На Вшивой горке заболевших оказалось гораздо меньше. Семейство Соврасовых по-затворнически жило в низеньких комнатах дома купца Пылаева. Лишь один Кондратий Артемьевич покидал иногда подворье, ходил по своим делам или в лавку за провизией, предварительно позавтракав и выпив стаканчик сладкой анисовой водки, хотя и был трезвенник: считалось, что она тоже может отвести болезнь. Он возвращался домой, принося все более жуткие слухи о холере, которая косит людей. Боялись за себя и особенно за старшего Мишутку и младшего Алешу — мальчонке было всего лишь четыре месяца. Не заразились бы, не заболели бы!

Все молили бога о помощи. Возле церквей — крестные Ходы. Купцы несли большие образа и чудотворные иконы.

За ними шел священник в золотой ризе, окропляя святой водой собравшийся народ. В конце шествия развевались хоругви…

Градоначальник Москвы князь Дмитрий Голицын поручил обер-полицмейстеру Муханову устроить «для медицинских действий относительно холеры» баню при больнице у Крымского моста и анатомический театр за Калужской заставой, чуть дальше Мухаммеданского кладбища.

И вдруг (не ждали, не чаяли) в Москву прибыл государь император Николай Павлович. В одиннадцать часов утра въехал в открытой коляске, запряженной шестеркой вороных лошадей, в Иверские ворота. Коляска остановилась, и царь вышел из нее — театрально-величественный спаситель первопрестольной. Он действительно обладал определенным драматическим даром, знал, как заставить толпу кричать патетическое «ура!». Он тоже был первым, не Петром, так Николаем, но ему так хотелось походить на Петра. А теперь вдруг представился случай совершить нечто великое: войти в холерные палаты, как когда-то (современники помнили!) это сделал Наполеон…

Пушкин также отметит приезд Николая в холерную Москву и даже (в письме к П. А. Вяземскому от 5 ноября) воскликнет: «Каков государь? молодец! того и гляди, что наших каторжников простит…» И фраза эта имеет определенный подтекст: современники слишком хорошо знали, как струсил Николай в день восшествия на престол, и вдруг такая смелость? Уж коли возможны такие невероятные превращения, то… того и гляди декабристов простит? Не простил…

Весть о том, что государь явился в Москву в столь трудное и опасное время, разлетелась по городу. Новость обсуждали. Говорили об этом и в Гончарной слободе, на Вшивой горке…

Были приняты нужные меры.
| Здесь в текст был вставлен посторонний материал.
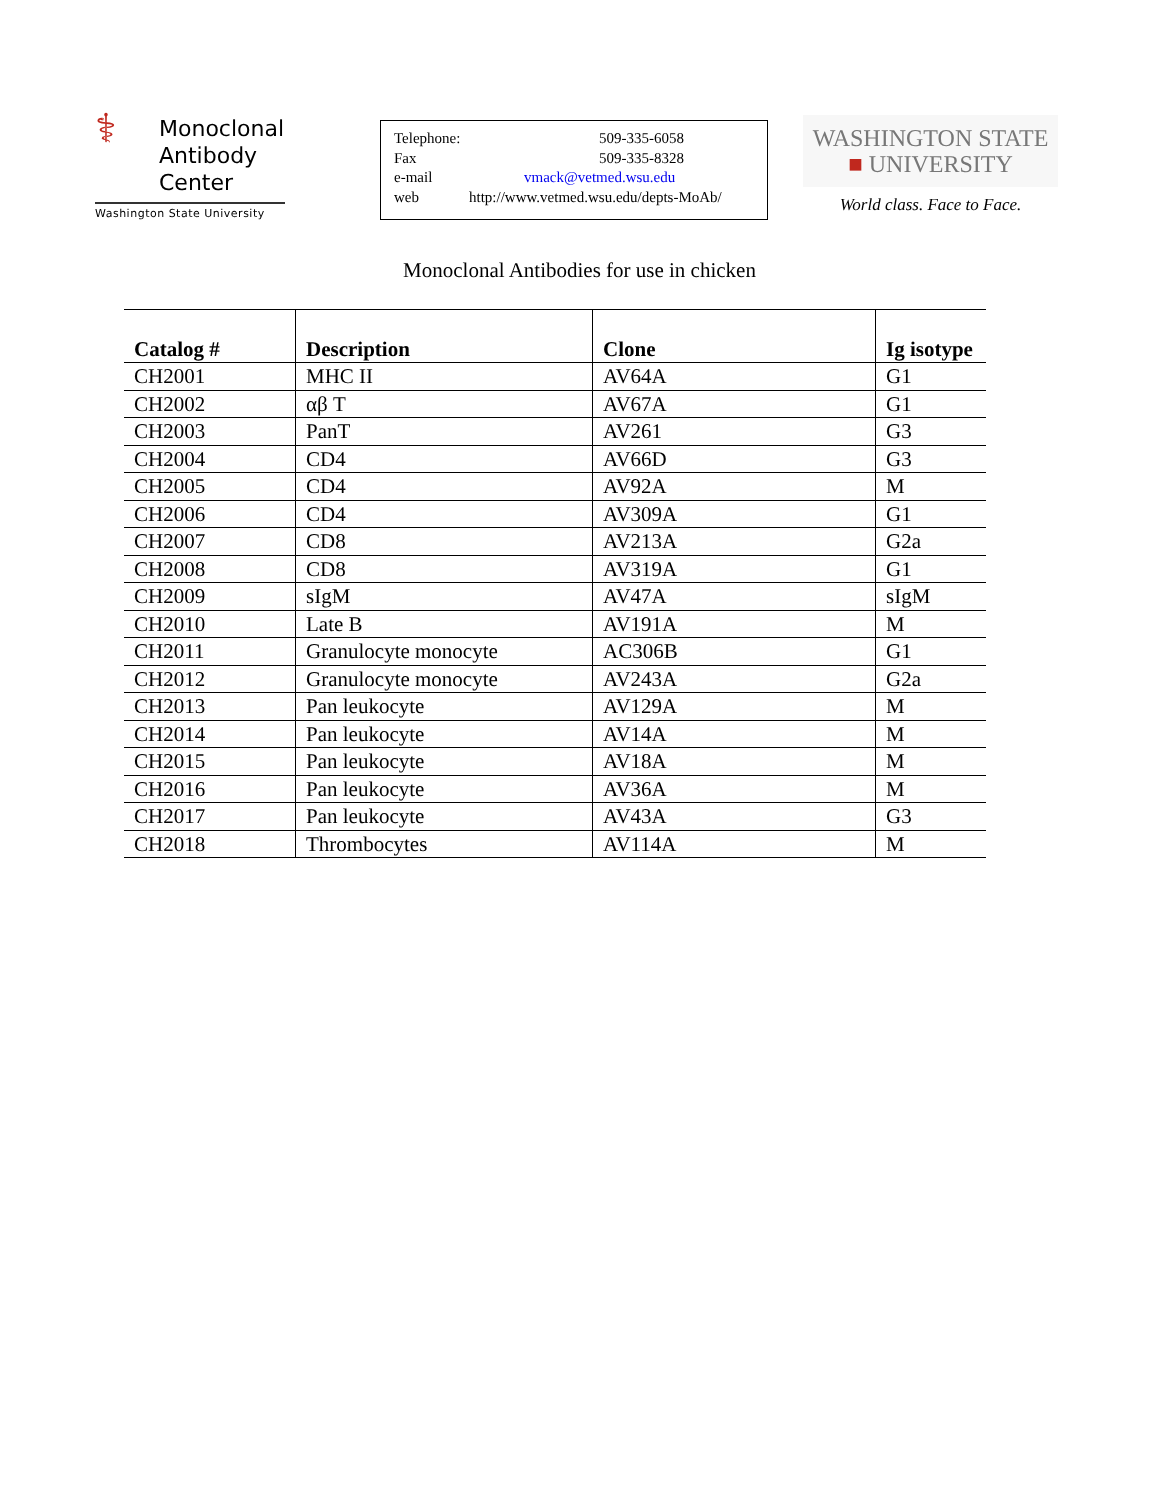⚕
Monoclonal
Antibody
Center
Washington State University
Telephone: 509-335-6058
Fax 509-335-8328
e-mail vmack@vetmed.wsu.edu
web http://www.vetmed.wsu.edu/depts-MoAb/
WASHINGTON STATE
■ UNIVERSITY
World class. Face to Face.
Monoclonal Antibodies for use in chicken
| Catalog # | Description | Clone | Ig isotype |
| --- | --- | --- | --- |
| CH2001 | MHC II | AV64A | G1 |
| CH2002 | αβ T | AV67A | G1 |
| CH2003 | PanT | AV261 | G3 |
| CH2004 | CD4 | AV66D | G3 |
| CH2005 | CD4 | AV92A | M |
| CH2006 | CD4 | AV309A | G1 |
| CH2007 | CD8 | AV213A | G2a |
| CH2008 | CD8 | AV319A | G1 |
| CH2009 | sIgM | AV47A | sIgM |
| CH2010 | Late B | AV191A | M |
| CH2011 | Granulocyte monocyte | AC306B | G1 |
| CH2012 | Granulocyte monocyte | AV243A | G2a |
| CH2013 | Pan leukocyte | AV129A | M |
| CH2014 | Pan leukocyte | AV14A | M |
| CH2015 | Pan leukocyte | AV18A | M |
| CH2016 | Pan leukocyte | AV36A | M |
| CH2017 | Pan leukocyte | AV43A | G3 |
| CH2018 | Thrombocytes | AV114A | M |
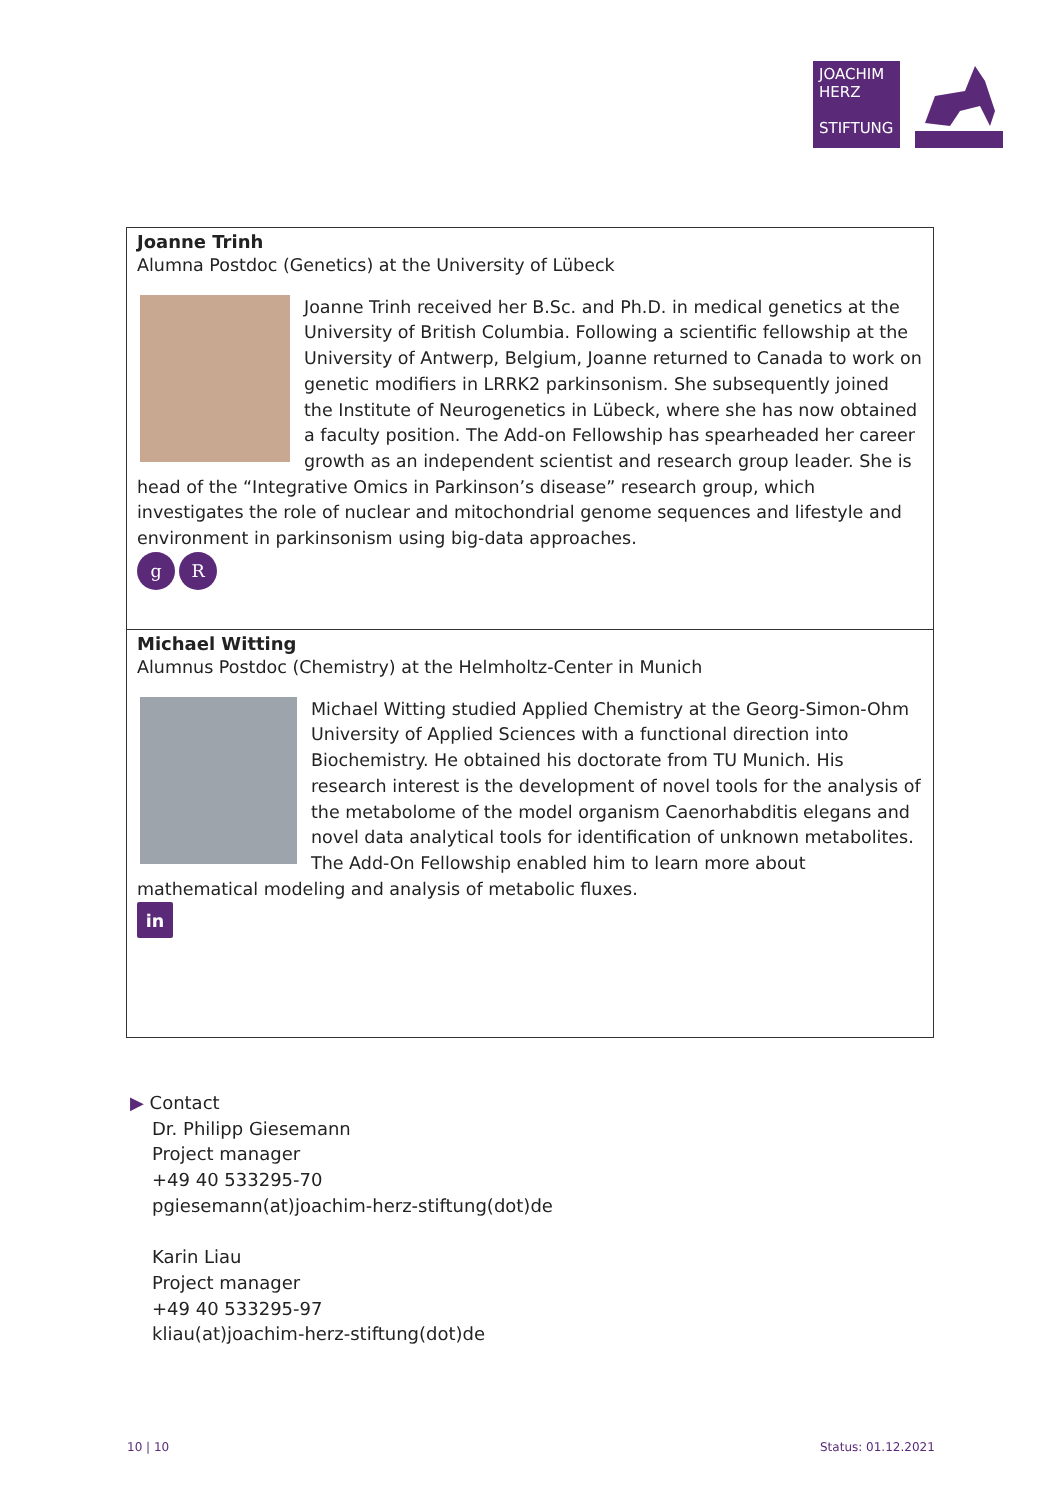JOACHIM
HERZ
STIFTUNG
Joanne Trinh
Alumna Postdoc (Genetics) at the University of Lübeck
Joanne Trinh received her B.Sc. and Ph.D. in medical genetics at the University of British Columbia. Following a scientific fellowship at the University of Antwerp, Belgium, Joanne returned to Canada to work on genetic modifiers in LRRK2 parkinsonism. She subsequently joined the Institute of Neurogenetics in Lübeck, where she has now obtained a faculty position. The Add-on Fellowship has spearheaded her career growth as an independent scientist and research group leader. She is head of the “Integrative Omics in Parkinson’s disease” research group, which investigates the role of nuclear and mitochondrial genome sequences and lifestyle and environment in parkinsonism using big-data approaches.
g R
Michael Witting
Alumnus Postdoc (Chemistry) at the Helmholtz-Center in Munich
Michael Witting studied Applied Chemistry at the Georg-Simon-Ohm University of Applied Sciences with a functional direction into Biochemistry. He obtained his doctorate from TU Munich. His research interest is the development of novel tools for the analysis of the metabolome of the model organism Caenorhabditis elegans and novel data analytical tools for identification of unknown metabolites. The Add-On Fellowship enabled him to learn more about mathematical modeling and analysis of metabolic fluxes.
in
▶ Contact
Dr. Philipp Giesemann
Project manager
+49 40 533295-70
pgiesemann(at)joachim-herz-stiftung(dot)de
Karin Liau
Project manager
+49 40 533295-97
kliau(at)joachim-herz-stiftung(dot)de
10 | 10 Status: 01.12.2021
В окрестностях Москвы созданы карантины: в Петровском дворце, в его боковых полуциркульных корпусах — особые помещения для едущих из Москвы в Санкт-Петербург и для прибывающих оттуда; а также на Воробьевых горах и за Покровской заставой.

вернуться

1

Первоначально — Ушивая горка. По мнению академика А. И. Соболевского, от старинного слова «ушь» — терние, волчец, которым в древности была покрыта горка, высокий левый берег Яузы. В дальнейшем это слово было забыто, и Ушивая горка стала Вшивой. В XIX веке городские власти дали ей более благозвучное, но малопонятное название — Швивая. Однако прежнее название продолжало существовать.

вернуться

2

Фамилия отца будущего художника — Соврасов — всегда писалась через «о». В некоторых статьях и документах XIX века о самом Саврасове также сохранялось это написание.